*** Opening Extracted information ***

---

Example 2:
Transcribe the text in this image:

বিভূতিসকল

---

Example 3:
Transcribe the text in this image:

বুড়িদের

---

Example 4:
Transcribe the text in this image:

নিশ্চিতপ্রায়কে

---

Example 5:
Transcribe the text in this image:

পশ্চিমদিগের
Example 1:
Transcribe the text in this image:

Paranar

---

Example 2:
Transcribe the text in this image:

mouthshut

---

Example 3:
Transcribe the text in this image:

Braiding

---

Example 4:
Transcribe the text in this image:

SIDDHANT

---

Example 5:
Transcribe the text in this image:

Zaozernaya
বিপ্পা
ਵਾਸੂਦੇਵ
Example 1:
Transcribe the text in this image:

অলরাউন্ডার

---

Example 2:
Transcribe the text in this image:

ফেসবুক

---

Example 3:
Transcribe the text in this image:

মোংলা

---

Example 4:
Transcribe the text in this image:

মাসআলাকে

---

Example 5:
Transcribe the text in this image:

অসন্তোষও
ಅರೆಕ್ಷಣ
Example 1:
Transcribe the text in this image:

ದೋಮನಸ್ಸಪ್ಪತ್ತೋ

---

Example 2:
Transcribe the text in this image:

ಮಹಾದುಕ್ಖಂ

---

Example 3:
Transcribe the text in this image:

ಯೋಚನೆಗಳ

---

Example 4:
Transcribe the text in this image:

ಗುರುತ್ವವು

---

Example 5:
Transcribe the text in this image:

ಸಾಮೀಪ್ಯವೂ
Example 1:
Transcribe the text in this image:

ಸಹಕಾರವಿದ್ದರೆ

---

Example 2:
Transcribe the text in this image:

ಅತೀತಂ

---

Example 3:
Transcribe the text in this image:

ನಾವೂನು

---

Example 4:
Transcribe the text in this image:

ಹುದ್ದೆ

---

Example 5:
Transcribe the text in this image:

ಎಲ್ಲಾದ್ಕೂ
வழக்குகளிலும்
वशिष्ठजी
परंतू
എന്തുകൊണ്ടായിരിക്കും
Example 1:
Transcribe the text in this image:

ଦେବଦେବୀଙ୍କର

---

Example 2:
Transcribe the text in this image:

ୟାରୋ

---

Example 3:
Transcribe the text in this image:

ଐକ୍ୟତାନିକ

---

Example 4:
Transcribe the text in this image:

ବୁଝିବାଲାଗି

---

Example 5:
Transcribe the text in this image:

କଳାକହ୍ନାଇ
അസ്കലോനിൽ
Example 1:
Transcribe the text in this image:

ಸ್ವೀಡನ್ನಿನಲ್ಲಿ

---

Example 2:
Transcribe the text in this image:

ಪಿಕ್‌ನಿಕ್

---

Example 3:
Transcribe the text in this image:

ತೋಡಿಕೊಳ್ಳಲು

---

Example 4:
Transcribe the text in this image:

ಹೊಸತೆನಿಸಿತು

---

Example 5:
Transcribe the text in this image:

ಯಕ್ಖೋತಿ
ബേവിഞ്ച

*** Closing Extracted information ***

● Task requirements
Would you set down every entry again, exactly?

● Result of this task
---

Example 2:
Transcribe the text in this image:

বিভূতিসকল

---

Example 3:
Transcribe the text in this image:

বুড়িদের

---

Example 4:
Transcribe the text in this image:

নিশ্চিতপ্রায়কে

---

Example 5:
Transcribe the text in this image:

পশ্চিমদিগের
Example 1:
Transcribe the text in this image:

Paranar

---

Example 2:
Transcribe the text in this image:

mouthshut

---

Example 3:
Transcribe the text in this image:

Braiding

---

Example 4:
Transcribe the text in this image:

SIDDHANT

---

Example 5:
Transcribe the text in this image:

Zaozernaya
বিপ্পা
ਵਾਸੂਦੇਵ
Example 1:
Transcribe the text in this image:

অলরাউন্ডার

---

Example 2:
Transcribe the text in this image:

ফেসবুক

---

Example 3:
Transcribe the text in this image:

মোংলা

---

Example 4:
Transcribe the text in this image:

মাসআলাকে

---

Example 5:
Transcribe the text in this image:

অসন্তোষও
ಅರೆಕ್ಷಣ
Example 1:
Transcribe the text in this image:

ದೋಮನಸ್ಸಪ್ಪತ್ತೋ

---

Example 2:
Transcribe the text in this image:

ಮಹಾದುಕ್ಖಂ

---

Example 3:
Transcribe the text in this image:

ಯೋಚನೆಗಳ

---

Example 4:
Transcribe the text in this image:

ಗುರುತ್ವವು

---

Example 5:
Transcribe the text in this image:

ಸಾಮೀಪ್ಯವೂ
Example 1:
Transcribe the text in this image:

ಸಹಕಾರವಿದ್ದರೆ

---

Example 2:
Transcribe the text in this image:

ಅತೀತಂ

---

Example 3:
Transcribe the text in this image:

ನಾವೂನು

---

Example 4:
Transcribe the text in this image:

ಹುದ್ದೆ

---

Example 5:
Transcribe the text in this image:

ಎಲ್ಲಾದ್ಕೂ
வழக்குகளிலும்
वशिष्ठजी
परंतू
എന്തുകൊണ്ടായിരിക്കും
Example 1:
Transcribe the text in this image:

ଦେବଦେବୀଙ୍କର

---

Example 2:
Transcribe the text in this image:

ୟାରୋ

---

Example 3:
Transcribe the text in this image:

ଐକ୍ୟତାନିକ

---

Example 4:
Transcribe the text in this image:

ବୁଝିବାଲାଗି

---

Example 5:
Transcribe the text in this image:

କଳାକହ୍ନାଇ
അസ്കലോനിൽ
Example 1:
Transcribe the text in this image:

ಸ್ವೀಡನ್ನಿನಲ್ಲಿ

---

Example 2:
Transcribe the text in this image:

ಪಿಕ್‌ನಿಕ್

---

Example 3:
Transcribe the text in this image:

ತೋಡಿಕೊಳ್ಳಲು

---

Example 4:
Transcribe the text in this image:

ಹೊಸತೆನಿಸಿತು

---

Example 5:
Transcribe the text in this image:

ಯಕ್ಖೋತಿ
ബേവിഞ്ച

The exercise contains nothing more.